-------- Given records --------
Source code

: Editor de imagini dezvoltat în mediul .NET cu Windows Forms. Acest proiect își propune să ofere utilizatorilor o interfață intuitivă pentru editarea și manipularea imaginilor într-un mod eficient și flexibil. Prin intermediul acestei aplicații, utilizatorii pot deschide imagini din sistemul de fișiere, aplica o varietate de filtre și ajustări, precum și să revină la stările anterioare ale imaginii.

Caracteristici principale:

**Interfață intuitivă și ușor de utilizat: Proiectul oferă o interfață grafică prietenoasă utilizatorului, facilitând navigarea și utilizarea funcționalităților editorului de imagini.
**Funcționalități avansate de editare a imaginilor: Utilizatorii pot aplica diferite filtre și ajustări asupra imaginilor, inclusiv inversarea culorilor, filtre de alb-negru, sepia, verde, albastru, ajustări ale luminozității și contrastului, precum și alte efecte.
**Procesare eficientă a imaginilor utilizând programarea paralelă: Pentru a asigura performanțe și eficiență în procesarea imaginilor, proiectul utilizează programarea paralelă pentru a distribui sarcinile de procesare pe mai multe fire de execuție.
--------
**Aim of the task**
Copy out the lines above word for word.

**Task solution**
Source code

: Editor de imagini dezvoltat în mediul .NET cu Windows Forms. Acest proiect își propune să ofere utilizatorilor o interfață intuitivă pentru editarea și manipularea imaginilor într-un mod eficient și flexibil. Prin intermediul acestei aplicații, utilizatorii pot deschide imagini din sistemul de fișiere, aplica o varietate de filtre și ajustări, precum și să revină la stările anterioare ale imaginii.

Caracteristici principale:

**Interfață intuitivă și ușor de utilizat: Proiectul oferă o interfață grafică prietenoasă utilizatorului, facilitând navigarea și utilizarea funcționalităților editorului de imagini.
**Funcționalități avansate de editare a imaginilor: Utilizatorii pot aplica diferite filtre și ajustări asupra imaginilor, inclusiv inversarea culorilor, filtre de alb-negru, sepia, verde, albastru, ajustări ale luminozității și contrastului, precum și alte efecte.
**Procesare eficientă a imaginilor utilizând programarea paralelă: Pentru a asigura performanțe și eficiență în procesarea imaginilor, proiectul utilizează programarea paralelă pentru a distribui sarcinile de procesare pe mai multe fire de execuție.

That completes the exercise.